El viernes por la noche, la ola polar que azotaba la ciudad, quedó en la puerta del Luna Park porque cuando a las 21.20hs empezaron a sonar los acordes de “Al Parecer todo ha sido una trampa”, canción que da nombre al nuevo disco, el calor humano empezó a brotar alcanzando cada rincón.

La primera de las 3 noches que agotó Aibag en ese mítico teatro porteño, inició colmada de un público eufórico por escuchar al fin en vivo las canciones del disco lanzado en el 2021. Esa intro instrumental desencadenó en una seguidilla de 3 canciones del disco homónimo (“Jinetes Cromados”, “Intoxicarme” y “Perdido”). Ese arranqué de los hermanos Sardelli que encendió al público presente, continuó con un increíble sólo de bajo de Gastón con el que iniciaron un recorrido por temas de discos anteriores. El primero fue “Vivamos el momento” que provocó gritos desenfrenados, gritos que se volvieron infaltables el resto de la velada.

Luego de una pausa de unos segundos apareció Patricio con una guitarra electroacústica para deleitarnos con un clásico de 2011: “Donde vas?” y dar paso así al que sería uno de los primeros momentos íntimos de la noche. “Va a ser Difícil” fue la canción del nuevo disco elegida para continuar con ese momento especial donde las luces de los celulares hicieron las veces de encendedores moviéndolos de un lado al otro siguiendo el ritmo de las melodías. Pero como la calma que precede la tormenta, Guido tomó el micrófono para arengar a la gente al grito de “Luna Park” acompañado de una explosión de show de luces rojas que encendió todo nuevamente cantando “Bajos Instintos”.

“Anoche no pude dormir” expresó Guido y el público festejó entendiendo el hit que se venía: “Noches de insomnio”. A esas melodías que pusieron ritmo a la noche, las siguió “Sube Sube”, ambas canciones pertenecientes al disco “Libertad”.

Ese clima agitado bajó varios cambios pero aumentó las emociones cuando llegaron los hits del nuevo disco, “Pensamientos” y “Ganas de verte”, canción que tuvo dedicatoria especial por parte de los Sardelli para el cantante Chano por el difícil año que atraviesa. Luego sonó “Über Puber” y el ambiente mutó totalmente cuando empezó a sonar la melancólica “Ella no está”, balada del 2008 . El público se mostró eufórico por revivir esas melodías que inevitablemente tocan fibras sensibles. Esa fue la puerta para uno de los tramos más emotivos del show. La guitarra electroacústica tomó protagonismo en las manos de Guido durante 4 canciones. “Algo Personal” fue la primera, luego llegaron “Cicatrices” en la voz de Patricio y “Cae el sol”, otra balada que fue aún más emotiva al ver a los 3 hermanos juntos en el mismo micrófono cantándola. Ese cuarteto de canciones desgarradoras fue cerrado con la voz de Guido haciendo “Mila, Saturno y el Río”.

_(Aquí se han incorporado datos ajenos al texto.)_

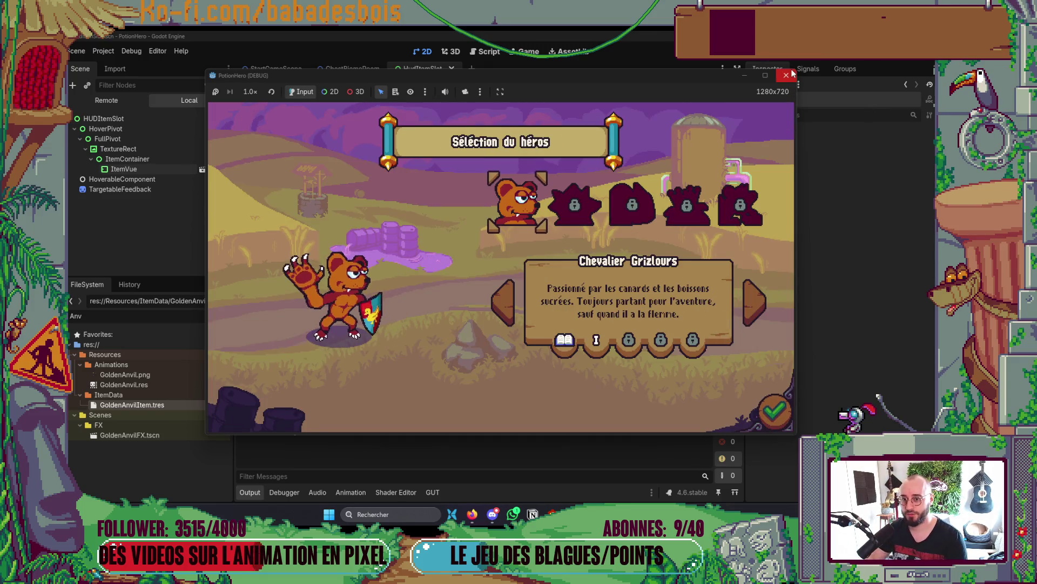
- Stop the game and inspect TutoTeamData.tres's Inventory properties via a 'Tuto' FileSystem filter
{"action": "left_click", "coordinate": [786, 75]}
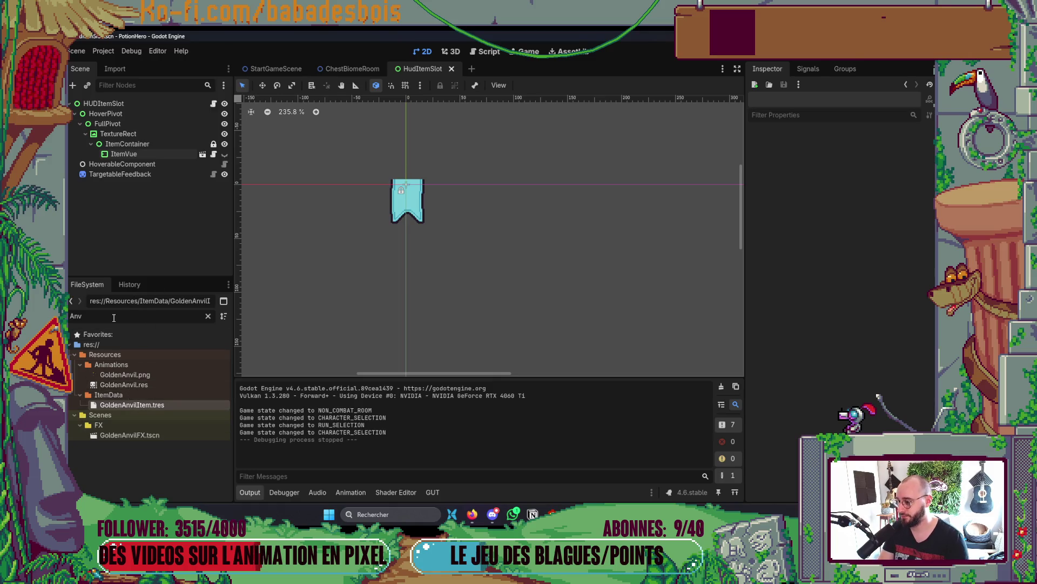
{"action": "type", "text": "Tuto"}
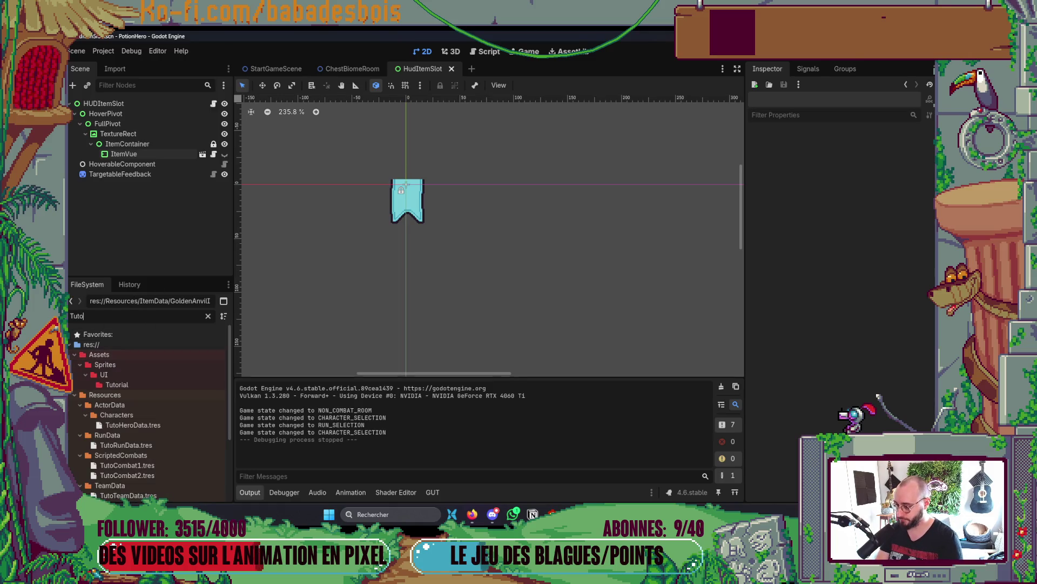
{"action": "scroll", "coordinate": [158, 428], "scroll_direction": "down", "scroll_amount": 3}
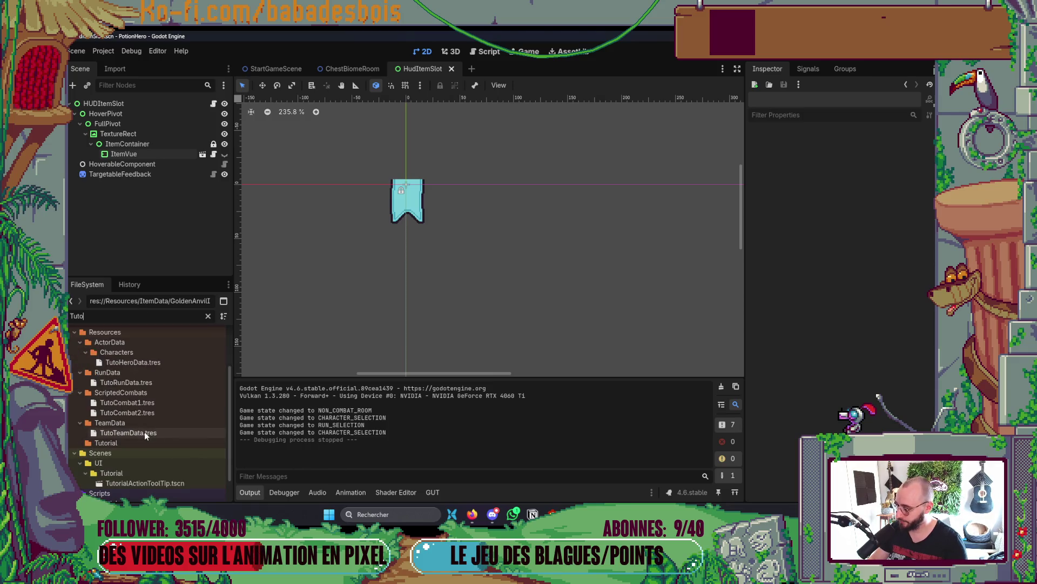
{"action": "left_click", "coordinate": [144, 431]}
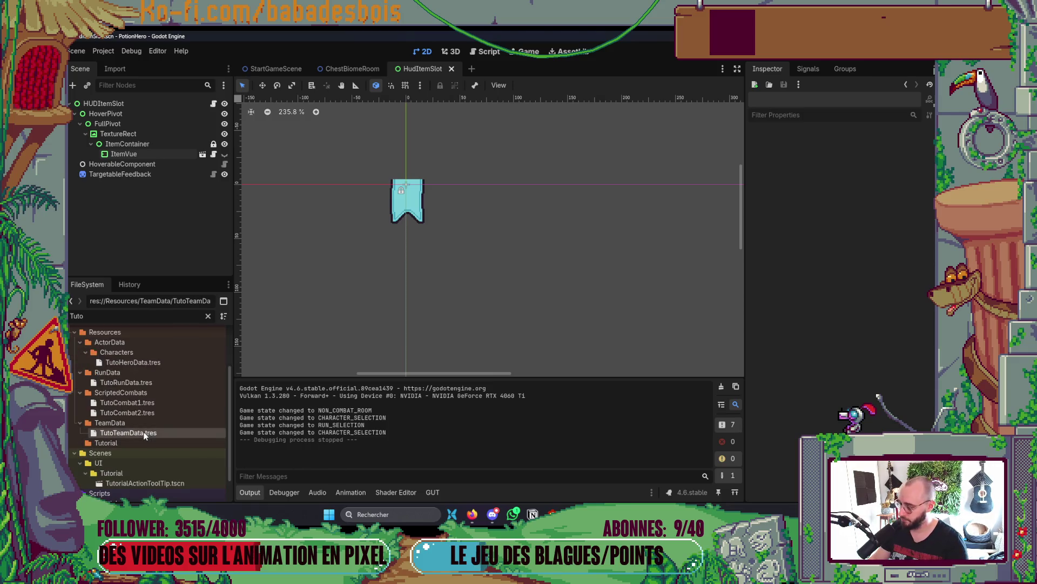
{"action": "left_click", "coordinate": [893, 234]}
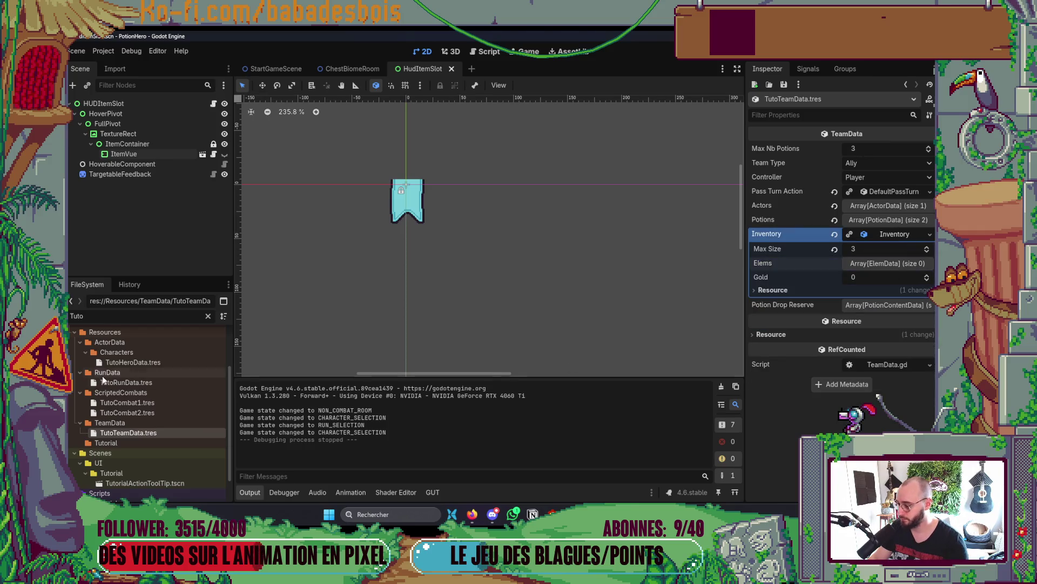
- Delete all Inventory Elems entries in TestRunData.tres, save, and relaunch the game
{"action": "double_click", "coordinate": [77, 315]}
{"action": "type", "text": "Run"}
{"action": "scroll", "coordinate": [210, 435], "scroll_direction": "down", "scroll_amount": 6}
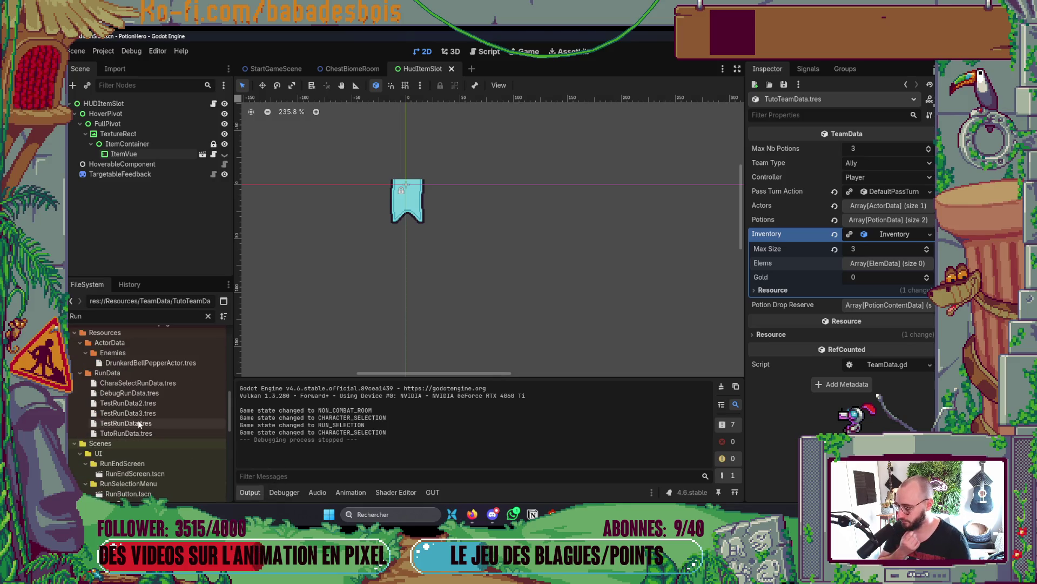
{"action": "left_click", "coordinate": [138, 421]}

El descontrol volvió con un impresionante juego de luces que iluminaron a un inflable gigante de Frankenstein a un costado del escenario. Un breve sólo de guitarra, el furioso arranque de la batería y el bajo dieron pie a “Motor Enfermo”. Esemomento épico continuó con show de humo y luces de colores en “Relampágos” y “Huracán”, canciones que hicieron delirar al público que a esta altura, había olvidado por completo el frío de afuera.

Patricio después de tanto agite, frenó todo unos segundos para brindar por la noche especial y entre frases emotivas y con un trago en la mano cantó “Por mil noches”. “Cuchillos Guantanamera” fue la siguiente antes de darle paso a un viaje en el tiempo directo al 2004 con “Sólo Aquí” que fue celebradísimo por el Teatro completamente de pie.

Otro momento de delirio fue gracias a Patricio y un solo de guitarra de casi 4mins que lo concluyó homenajeando a la “5ta sinfonía” de Beethoven. Con ese cierre dio paso a “Como un diamante” donde Guido se lució incendiando nuevamente a lxs seguidores. Gran momento que siguió con un solo de batería y bajo avivando la llama previo a “Kalashnikov”.

Y cuando ya llevaban poco más de 2hs de show, Patricio retomó el micrófono para presentar la última canción de la noche y para, inesperadamente, hacer un anuncio especial. “Este día escondía algunas sorpresas” dijo y a continuación “24 de septiembre en el Estadio Argentinos Juniors” fueron las palabras exactas para que el público gritara fervientemente en demostración de felicidad absoluta. Con esa alegre noticia llegó la despedida de la mano de “Mi sensación” y unos enérgicos Sardellis que dejaron todo en el escenario. Entre lluvia de papelitos sobre el público se cerró una excitante noche que tuvo todos los condimentos posibles para ser el gran espectáculo que fue.